Try it: Scan the listing below for the string "napra" and copy each line where it turns up.

Input for this task:
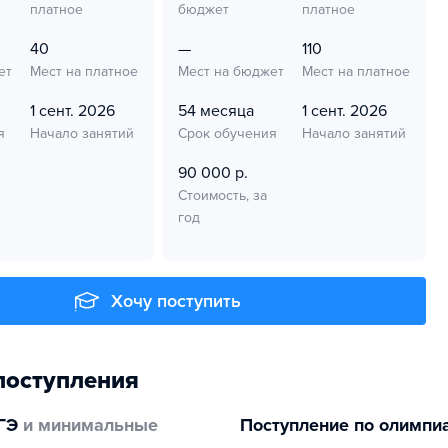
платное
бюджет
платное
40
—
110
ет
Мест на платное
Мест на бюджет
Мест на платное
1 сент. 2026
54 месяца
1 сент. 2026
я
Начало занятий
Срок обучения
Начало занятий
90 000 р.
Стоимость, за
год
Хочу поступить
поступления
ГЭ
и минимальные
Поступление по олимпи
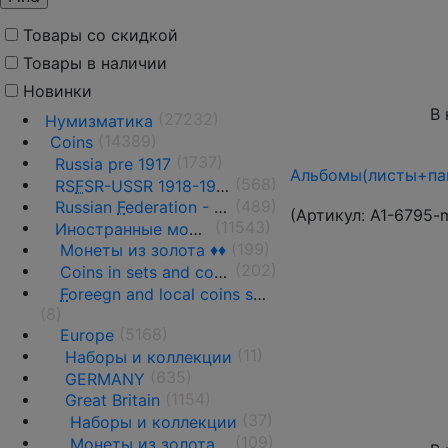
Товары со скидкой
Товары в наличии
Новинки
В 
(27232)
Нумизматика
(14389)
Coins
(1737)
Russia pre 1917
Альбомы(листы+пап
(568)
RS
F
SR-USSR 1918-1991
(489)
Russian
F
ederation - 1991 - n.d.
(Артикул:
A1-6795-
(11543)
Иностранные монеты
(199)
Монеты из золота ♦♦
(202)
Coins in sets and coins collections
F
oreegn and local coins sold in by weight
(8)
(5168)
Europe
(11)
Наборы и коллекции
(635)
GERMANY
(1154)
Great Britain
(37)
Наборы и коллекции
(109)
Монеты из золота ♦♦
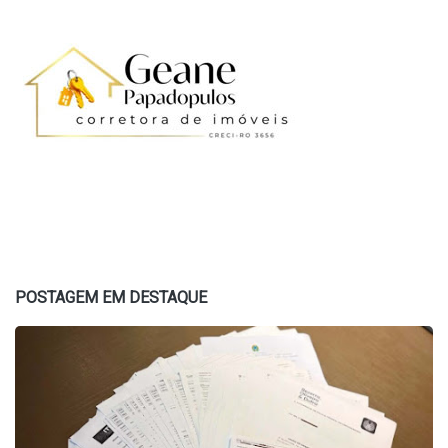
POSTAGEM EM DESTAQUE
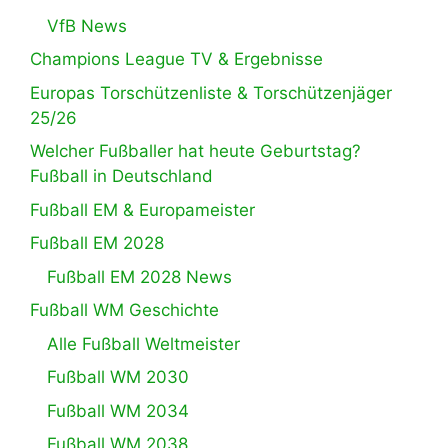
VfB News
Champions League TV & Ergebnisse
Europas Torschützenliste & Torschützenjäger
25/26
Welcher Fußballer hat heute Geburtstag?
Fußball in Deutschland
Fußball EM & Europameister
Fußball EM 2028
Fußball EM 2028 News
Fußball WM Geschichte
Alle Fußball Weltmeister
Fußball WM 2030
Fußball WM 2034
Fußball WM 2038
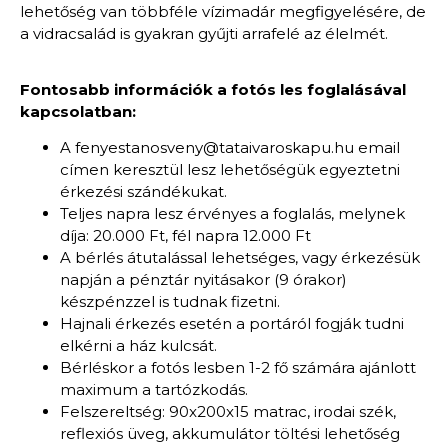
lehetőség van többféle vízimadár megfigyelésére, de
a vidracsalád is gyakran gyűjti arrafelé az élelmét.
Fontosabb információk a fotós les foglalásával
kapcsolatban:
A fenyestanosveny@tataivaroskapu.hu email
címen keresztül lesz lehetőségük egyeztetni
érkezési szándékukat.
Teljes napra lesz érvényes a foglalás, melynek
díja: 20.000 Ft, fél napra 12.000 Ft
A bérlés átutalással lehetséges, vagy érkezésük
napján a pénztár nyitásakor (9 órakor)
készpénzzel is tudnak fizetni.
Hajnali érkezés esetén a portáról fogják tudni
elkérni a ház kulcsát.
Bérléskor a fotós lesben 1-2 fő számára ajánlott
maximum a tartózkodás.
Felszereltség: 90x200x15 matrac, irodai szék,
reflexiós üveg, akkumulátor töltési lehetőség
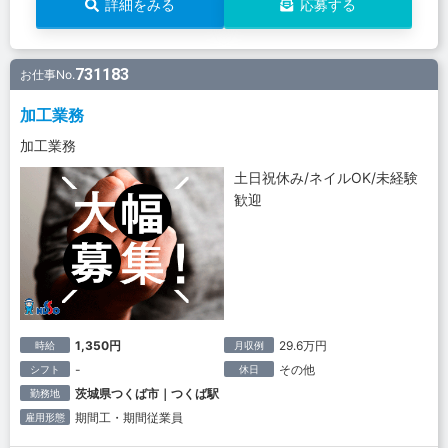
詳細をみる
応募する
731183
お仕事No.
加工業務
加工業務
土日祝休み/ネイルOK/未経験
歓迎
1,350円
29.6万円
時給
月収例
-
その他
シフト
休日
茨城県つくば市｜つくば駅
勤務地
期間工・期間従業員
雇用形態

* * *

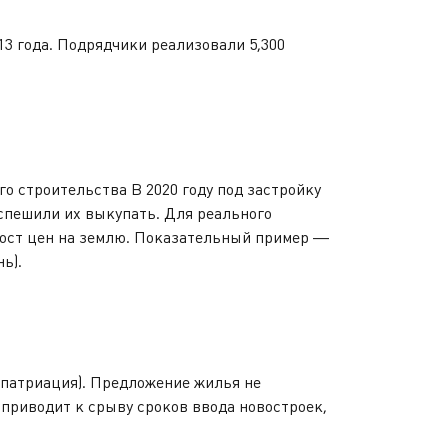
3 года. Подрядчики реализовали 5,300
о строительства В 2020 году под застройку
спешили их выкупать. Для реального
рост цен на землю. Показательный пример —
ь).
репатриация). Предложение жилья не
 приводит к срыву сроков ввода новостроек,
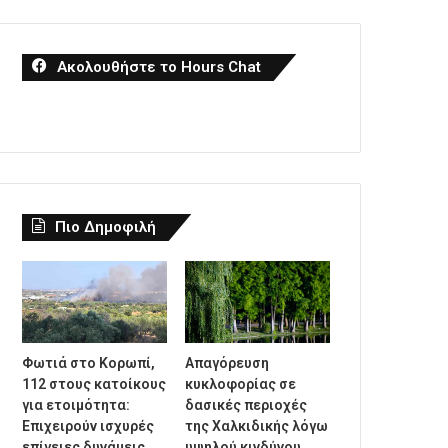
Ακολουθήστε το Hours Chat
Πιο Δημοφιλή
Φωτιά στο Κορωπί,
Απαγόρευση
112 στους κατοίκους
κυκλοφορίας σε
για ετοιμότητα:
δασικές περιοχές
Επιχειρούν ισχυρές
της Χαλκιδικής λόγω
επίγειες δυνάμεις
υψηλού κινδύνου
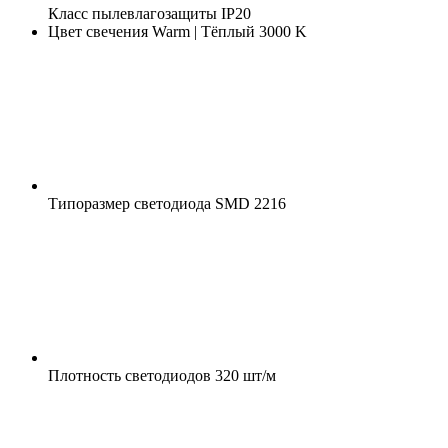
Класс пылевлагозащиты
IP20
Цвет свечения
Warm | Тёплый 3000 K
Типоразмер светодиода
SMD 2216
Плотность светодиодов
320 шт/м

Solution to this problem:
Teljes napra lesz érvényes a foglalás, melynek
díja: 20.000 Ft, fél napra 12.000 Ft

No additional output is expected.